I've started playing a game where I try to guess what the comments are going to say for a particular post on Reddit and HN. Many times I'm right. I can tell right away what posts/comments are going to get lots of upvotes.

For example, do an ASK HN on show your personal blog. Easy way to gain karma. On Reddit I've noticed mentions of cats, anti-landlord, use of specific phrases garners the most upvotes. It would not surprise me if a GPT was trained to talk like a Redditor. I've had the thought to compile a list of common "redditisms".

Karma is not the problem. The issue squarely is were all just faceless usernames. So it is easy to dehumanize.

This is one of the reasons I gave up on Reddit. I went and looked, and the Reddiquette still says:

> [Don’t] Downvote an otherwise acceptable post because you don't personally like it. Think before you downvote and take a moment to ensure you're downvoting someone because they are not contributing to the community dialogue or discussion. If you simply take a moment to stop, think and examine your reasons for downvoting, rather than doing so out of an emotional reaction, you will ensure that your downvotes are given for good reasons.

However, in practice people use the downvote button as a dislike button. And if called out, will stand behind their use as correct. The community has overridden the stated intent of the downvote.

This makes the comments largely meaningless. To have a meaningful discussion, new ideas need to be brought into the fold. There will be disagreements, but if all parties remain civil, both sides can hopefully walk away with something at the end of the day. With unpopular opinions being hidden, the comments just become a statement of the approved groupthink on the topic, rather than a nuanced discussion on a complex topic.

I don’t think being anonymous is the issue. I think there is a lot of value to having forums online that aren’t tied to a real life identity. I think it’s more a matter of how big the site is, and how much the username is downplayed. HN has similar problems, but a better culture, so it’s not so bad.

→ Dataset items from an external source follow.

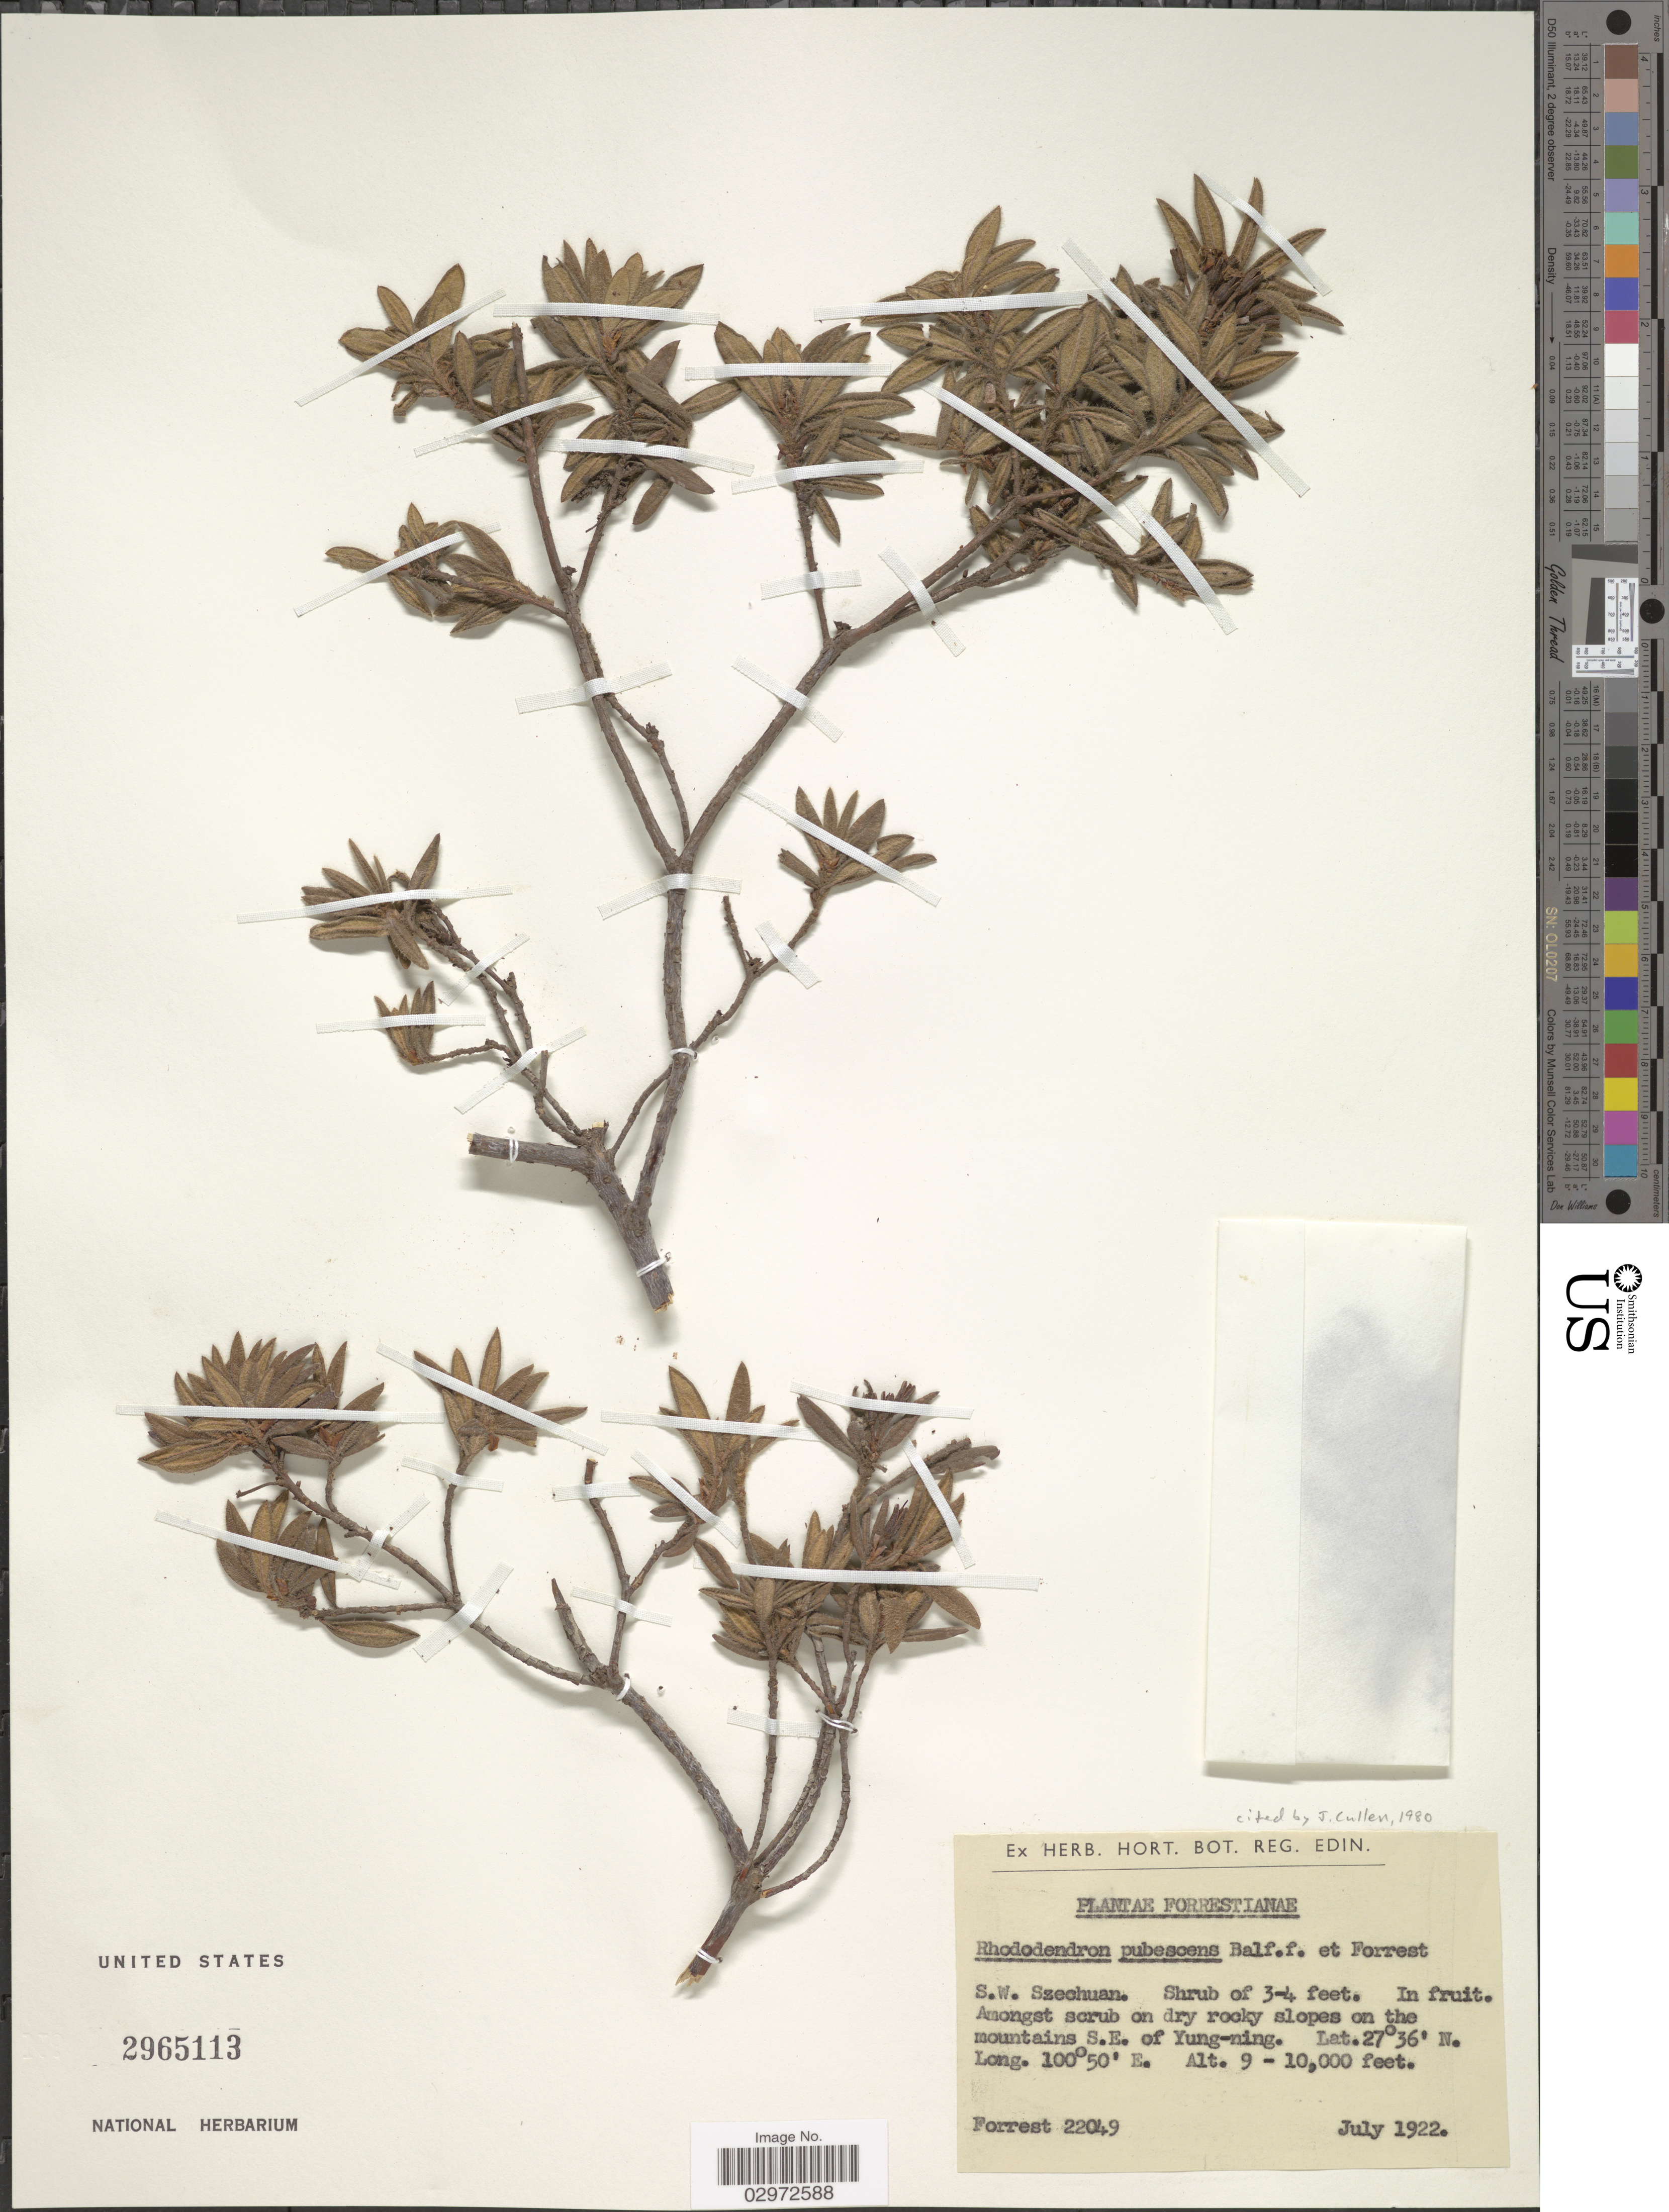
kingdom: Plantae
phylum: Tracheophyta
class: Magnoliopsida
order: Ericales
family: Ericaceae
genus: Rhododendron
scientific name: Rhododendron pubescens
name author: Balf. f. & Forrest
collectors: -. Forrest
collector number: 22049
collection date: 1922-07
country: China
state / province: Sichuan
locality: S.W. Szechuan, Amongst scrub on dry rocky slopes on the mountains S.E. of Yung-ning.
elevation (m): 2743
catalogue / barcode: US 2965113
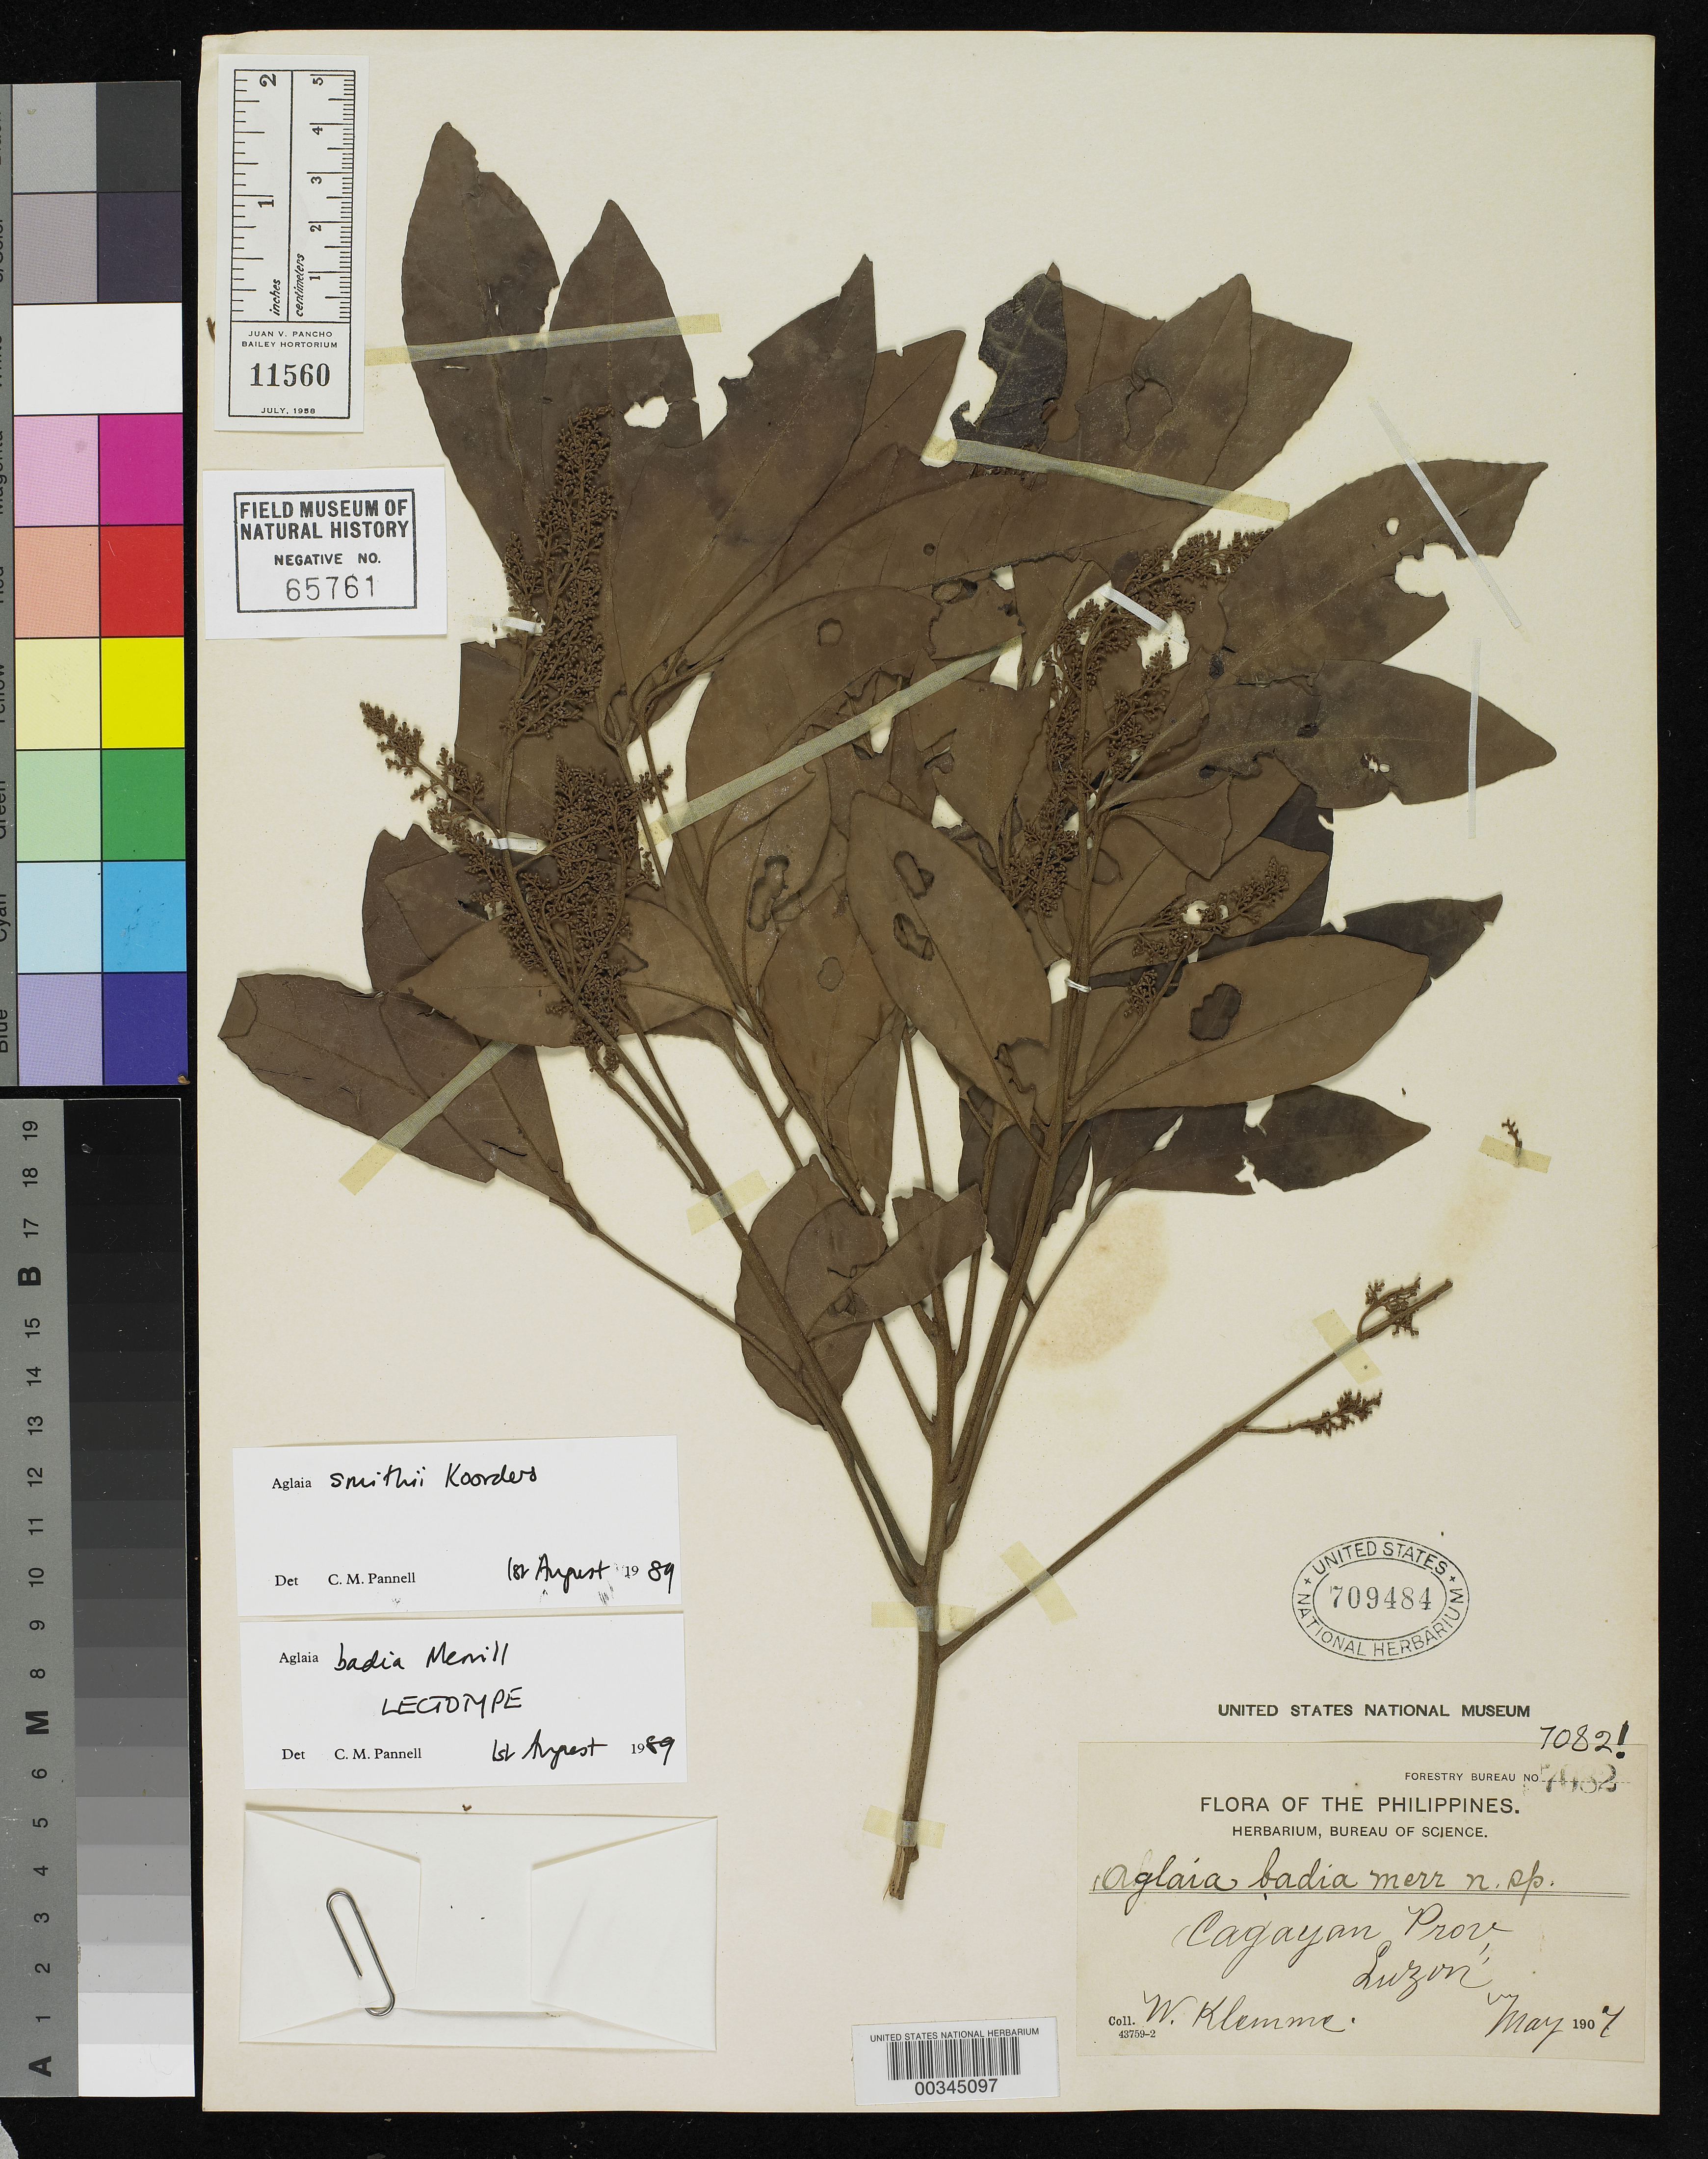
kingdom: Plantae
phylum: Tracheophyta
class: Magnoliopsida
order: Sapindales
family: Meliaceae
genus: Aglaia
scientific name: Aglaia badia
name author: Merr.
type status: Lectotype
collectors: W. Klemme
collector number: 7082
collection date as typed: May 1907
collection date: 1907-05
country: Philippines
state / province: Cagayan Valley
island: Luzon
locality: Cagayan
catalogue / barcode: US 709484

I used a lot of forums in the days before Reddit and Digg, and even without reading usernames at first, the large avatars and post signatures would start to give an otherwise anonymous person an identity. It was an easy way to mentally link posts from a person together and it was more clear who was posting which comment. Overtime, especially on smaller forums, people got to know each other and a community formed. I almost never see that on those large forum platforms like Reddit.

When you’re always interacting with different people in every comment, it’s much harder to humanize anyone. Facebook seems like the perfect example of this in action. Facebook is largely real people, a user can click through to see the person’s pictures, kids, etc… yet they are often horrible to each other in the comments of public posts, because they are strangers passing on the virtual street, and the next post will have a different set of strangers. Not only that, but it’s difficult for a bad reputation to follow a bad actor, because they are always encountering new people, and few will take the time to check a user’s karma or read their post history for context on if this person is someone to engage with or ignore.

I think the best solution is chalking up these mega-sites as a failure and going back to the smaller more focused sites. But I know deep down that’s never going to happen.

In the past Free Speech did not equal Free Broadcast.

Only the Elite (ruling/non ruling) had broadcast access (who owned newspapers/radio/tv/satellite spectrum? only the rich could afford it).

Internet and social media have made broadcasting "free" technically. But they dont have any technical solution for the noise. They built it cuz they could.

Politically it hasnt solved any issue cause no one is really listening or can listen to anyone, when everyone gets shoved into the same room with their own mic to the common sound system. The more people in the room the less political action is possible.

HN could show people how many links and comments Dont get any traction. That rate will fall as more people use the site. And is an indicator of the real value of Free Speech. Which for the plebs will always tend to 0.